Garland Police Department

The alleged assault took place June 6 while Lemma was giving the woman a ride to her job, the statement added. Lemma is contracted by DART to drive people who have disabilities. He’s being held in the Garland Detention Center, and no bond has been set.

“This is an ongoing investigation and as of current, there are no other known victims,” the statement said. “Detectives believe it is possible that there may be other victims.”

DART spokesperson Gordon Shattles told the Observer that DART police had worked with the Garland PD to respond “to a report from a paratransit passenger that she had been assaulted by a paratransit operator.”

“The subcontracted operator was immediately pulled from service and their vehicle was impounded,” Shattles said by email, adding that the driver worked for Big Star Transit, which is in turn subcontracted by MV Transportation, the contractor for DART’s paratransit services.

In 2014, an anonymous plaintiff filed a federal lawsuit accusing another DART subcontracted driver of allegedly raping their daughter, a passenger with Down syndrome.
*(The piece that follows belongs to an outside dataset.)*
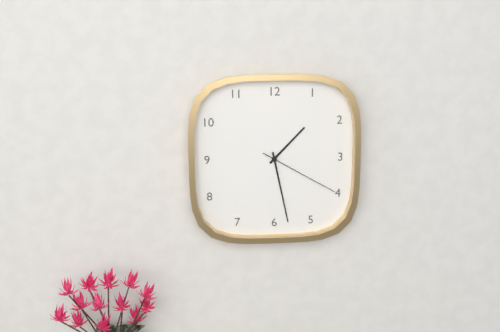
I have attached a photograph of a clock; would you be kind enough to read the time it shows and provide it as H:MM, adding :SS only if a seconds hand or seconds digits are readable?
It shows 1:28:20
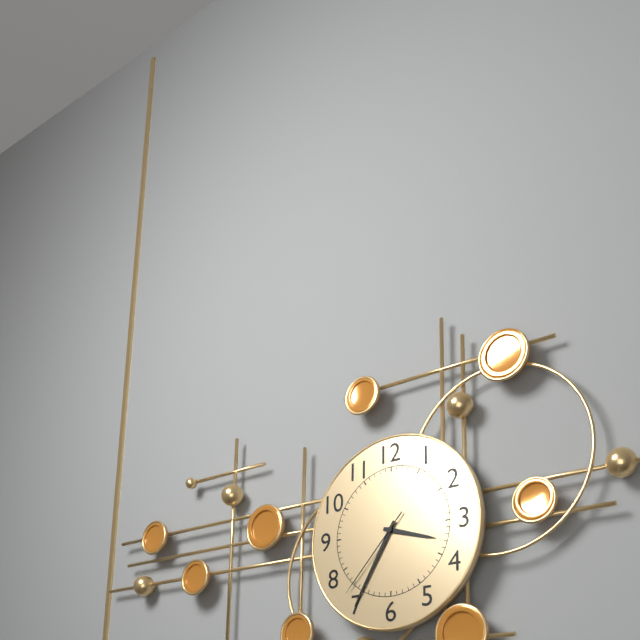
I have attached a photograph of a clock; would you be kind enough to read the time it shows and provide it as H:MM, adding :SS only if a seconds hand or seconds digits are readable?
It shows 3:35:37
Speaking to the Observer at the time, the driver denied the allegations, and the court dismissed the lawsuit with prejudice in 2017.

According to data from the U.S. Department of Justice, people with intellectual disabilities are seven times more likely to experience sexual violence than those without intellectual disabilities, NPR reported in 2018. That makes those with intellectual disabilities one of the groups most vulnerable to sexual assault in the country.